Film review | Destroyer: Redemption ain’t easy

Shot with a polish that’s overqualified for its B-movie provenance, and boasting a magnetic central performance from Nicole Kidman, Karyn Kusama’s Destroyer is a dark and beguiling ride

Weathered Nicole Kidman is superb in Karyn Kusama’s bleak but effective neo-noir thriller
Weathered Nicole Kidman is superb in Karyn Kusama’s bleak but effective neo-noir thriller

There’s a beguiling bleakness that suffuses the noir genre, and it’s something that’s been carried over with an increasingly pained and pungent focus in its latter-day counterparts.

The American detective tradition, powered by Raymond Chandler’s writing and embodied with fatalistic gusto by the likes of Humphrey Bogart in its more classic iteration, has certainly not died off. But history has further sharpened the sheen of its nihilistic core, doing away with some of its more romantic trappings to deliver tales of quasi-redemption that fail to offer much by way of actual consolation.

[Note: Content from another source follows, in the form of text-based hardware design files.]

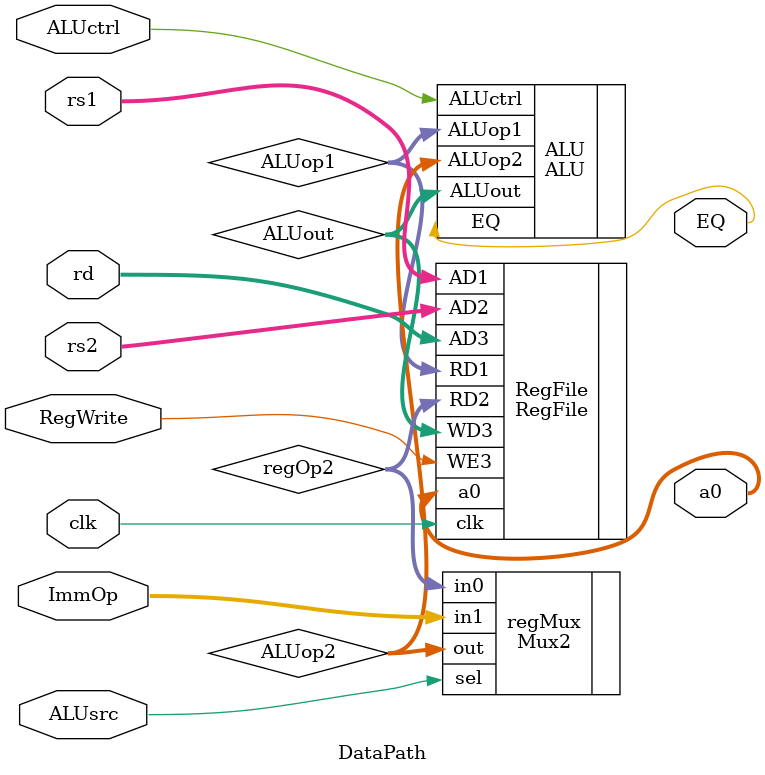
<source format=sv>
module DataPath #(
    parameter   ADDR_WIDTH = 5,
                DATA_WIDTH = 32
)(
    input logic clk,
    input logic [ADDR_WIDTH-1:0] rs1,
    input logic [ADDR_WIDTH-1:0] rs2,
    input logic [ADDR_WIDTH-1:0] rd,
    input logic RegWrite,
    input logic ALUsrc,
    input logic ALUctrl,
    input logic [DATA_WIDTH-1:0] ImmOp,

    output logic EQ,
    output logic [DATA_WIDTH-1:0] a0
);

logic [DATA_WIDTH-1:0] regOp2;
logic [DATA_WIDTH-1:0] ALUop1;
logic [DATA_WIDTH-1:0] ALUop2;
logic [DATA_WIDTH-1:0] ALUout;

RegFile RegFile(
    .clk (clk),
    .AD1 (rs1),
    .AD2 (rs2),
    .AD3 (rd),
    .WE3 (RegWrite),
    .WD3 (ALUout),
    .RD1 (ALUop1),
    .RD2 (regOp2),
    .a0 (a0)
);

Mux2 #(DATA_WIDTH) regMux(
    .in0(regOp2),
    .in1(ImmOp),
    .sel(ALUsrc),
    .out(ALUop2)
);

ALU ALU(
    .ALUop1(ALUop1),
    .ALUop2 (ALUop2),
    .ALUctrl (ALUctrl),
    .EQ (EQ),
    .ALUout (ALUout)
);

endmodule

</source>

The Brits did their work here too – the Michael Caine-starring, Mike Hodges-directed Get Carter stands as their monumental symbol – and now that we arrive at Karyn Kusama’s Destroyer, bolstered by an impossible-to-look-away-from central performance by Nicole Kidman, we get something outwardly unpleasant but inwardly – and undeniably – distilled; the dark purity of its convictions making for a potent brew, bitter to gulp down as it may be.

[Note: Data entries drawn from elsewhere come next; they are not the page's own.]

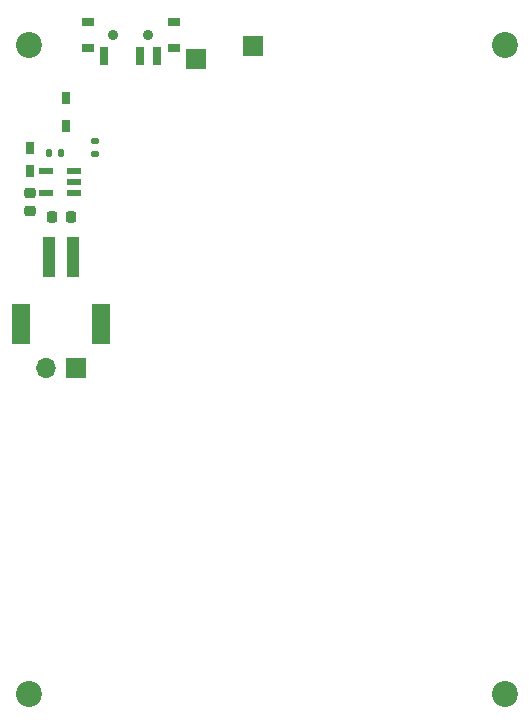
<source format=gbs>
G04 #@! TF.GenerationSoftware,KiCad,Pcbnew,9.0.6*
G04 #@! TF.CreationDate,2025-12-20T18:09:35+05:30*
G04 #@! TF.ProjectId,BloodHound_VENOM_LiPo,426c6f6f-6448-46f7-956e-645f56454e4f,1*
G04 #@! TF.SameCoordinates,Original*
G04 #@! TF.FileFunction,Soldermask,Bot*
G04 #@! TF.FilePolarity,Negative*
%FSLAX46Y46*%
G04 Gerber Fmt 4.6, Leading zero omitted, Abs format (unit mm)*
G04 Created by KiCad (PCBNEW 9.0.6) date 2025-12-20 18:09:35*
%MOMM*%
%LPD*%
G01*
G04 APERTURE LIST*
G04 Aperture macros list*
%AMRoundRect*
0 Rectangle with rounded corners*
0 $1 Rounding radius*
0 $2 $3 $4 $5 $6 $7 $8 $9 X,Y pos of 4 corners*
0 Add a 4 corners polygon primitive as box body*
4,1,4,$2,$3,$4,$5,$6,$7,$8,$9,$2,$3,0*
0 Add four circle primitives for the rounded corners*
1,1,$1+$1,$2,$3*
1,1,$1+$1,$4,$5*
1,1,$1+$1,$6,$7*
1,1,$1+$1,$8,$9*
0 Add four rect primitives between the rounded corners*
20,1,$1+$1,$2,$3,$4,$5,0*
20,1,$1+$1,$4,$5,$6,$7,0*
20,1,$1+$1,$6,$7,$8,$9,0*
20,1,$1+$1,$8,$9,$2,$3,0*%
G04 Aperture macros list end*
%ADD10R,1.700000X1.700000*%
%ADD11C,2.200000*%
%ADD12O,1.700000X1.700000*%
%ADD13RoundRect,0.225000X0.225000X0.250000X-0.225000X0.250000X-0.225000X-0.250000X0.225000X-0.250000X0*%
%ADD14R,1.160000X0.490000*%
%ADD15R,1.180000X0.490000*%
%ADD16R,1.000000X0.800000*%
%ADD17C,0.900000*%
%ADD18R,0.700000X1.500000*%
%ADD19RoundRect,0.135000X-0.185000X0.135000X-0.185000X-0.135000X0.185000X-0.135000X0.185000X0.135000X0*%
%ADD20R,0.700000X1.000000*%
%ADD21R,0.750000X1.000000*%
%ADD22R,1.000000X3.500000*%
%ADD23R,1.500000X3.500000*%
%ADD24RoundRect,0.135000X-0.135000X-0.185000X0.135000X-0.185000X0.135000X0.185000X-0.135000X0.185000X0*%
%ADD25RoundRect,0.225000X-0.250000X0.225000X-0.250000X-0.225000X0.250000X-0.225000X0.250000X0.225000X0*%
G04 APERTURE END LIST*
D10*
X151000000Y-69000000D03*
D11*
X132000000Y-123850000D03*
X172300000Y-123850000D03*
D10*
X136025000Y-96300000D03*
D12*
X133485000Y-96300000D03*
D11*
X172300000Y-68900000D03*
D10*
X146200000Y-70100000D03*
D11*
X132000000Y-68900000D03*
D13*
X135550000Y-83500000D03*
X134000000Y-83500000D03*
D14*
X135815000Y-79550000D03*
X135815000Y-80500000D03*
X135815000Y-81450000D03*
D15*
X133515000Y-81450000D03*
X133515000Y-79550000D03*
D16*
X137000000Y-66970000D03*
X137000000Y-69180000D03*
D17*
X139150000Y-68070000D03*
X142150000Y-68070000D03*
D16*
X144300000Y-66970000D03*
X144300000Y-69180000D03*
D18*
X138400000Y-69830000D03*
X141400000Y-69830000D03*
X142900000Y-69830000D03*
D19*
X137600000Y-77090000D03*
X137600000Y-78110000D03*
D20*
X132100000Y-79600000D03*
X132100000Y-77600000D03*
D21*
X135200000Y-75770000D03*
X135200000Y-73430000D03*
D22*
X135750000Y-86850000D03*
X133750000Y-86850000D03*
D23*
X131400000Y-92550000D03*
X138100000Y-92550000D03*
D24*
X133690000Y-78100000D03*
X134710000Y-78100000D03*
D25*
X132100000Y-81425000D03*
X132100000Y-82975000D03*
M02*

</source>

Written by Phil Hay and Matt Manfredi and told in a toggle between the past and present, Destroyer finds Kidman’s defeated LAPD police investigator Erin Bell quite literally at the end of her tether. Estranged from her husband and daughter and still reeling from an undercover operation that happened years ago and ended in tragedy, she is suddenly forced to face up with that episode yet again.

Silas (Toby Kebbell), whose gang she had infiltrated along with her colleague and then-lover Chris (Sebastian Stan) has sent her a message. Erin is keen to respond. But doing so might require her to shore up her pent-up, vengeful anger into becoming a one-woman army.

Gorgeously shot and boasting an impressively jarring make-up job for Kidman, Destroyer is something of a culmination for the genre-hopping Kusama, a director with a varied repertoire. This does not mean that she’s a flitting artist with no identity, however. From the wildly underrated Diablo Cody-scripted, Megan Fox-starring high school horror-comedy Jennifer’s Body (2009) to The Invitation (2015) – a slow-burning ensemble psychological thriller – Kusama has proven her ability at finding the (often pained) human core that underpins the generic parameters of the surrounding plot.

Aided by a powerhouse display of both raw ferocity and vulnerability from Kidman, Kusama elevates what could have been wholly generic material into a hard-won meditation on the idea of redemption. Erin is a broken woman, but as the film proceeds and her history continues to unfold, we learn that she may not have been all that pristine a person to begin with. She is a qualified righteous avenger - good at her job but terrible at her relationships.

In fact, while the various shootouts are shot and choreographed with visceral precision – suspenseful, with a wincing accuracy when it comes to the violence on display – and a particular early moment of catharsis involving a sleazy accountant lands like a sweet, guilty reward amidst all the bleakness, it is Erin’s confrontations with her daughter Shelby (Jade Pettyjohn) that really pack a true emotional punch. This is also true of Erin’s rekindling of her pseudo-friendship with Petra (Tatiana Maslany), the only other girl in Silas’ gang, with whom she re-establishes contact while following the trail of bitter breadcrumbs.

Enveloped in a tale that reeks of machismo at every turn, these flashpoints of significant connection between women open up avenues of raw authenticity.

The verdict

A hard-won and somewhat hard-going tale of redemption that is certainly not for the faint at heart, Karyn Kusama’s Destroyer nonetheless remains an engrossing and satisfying neo-noir, offering flashpoints of both catharsis and genuine human connection amidst the bleak, nihilistic muck that characterises its milieu.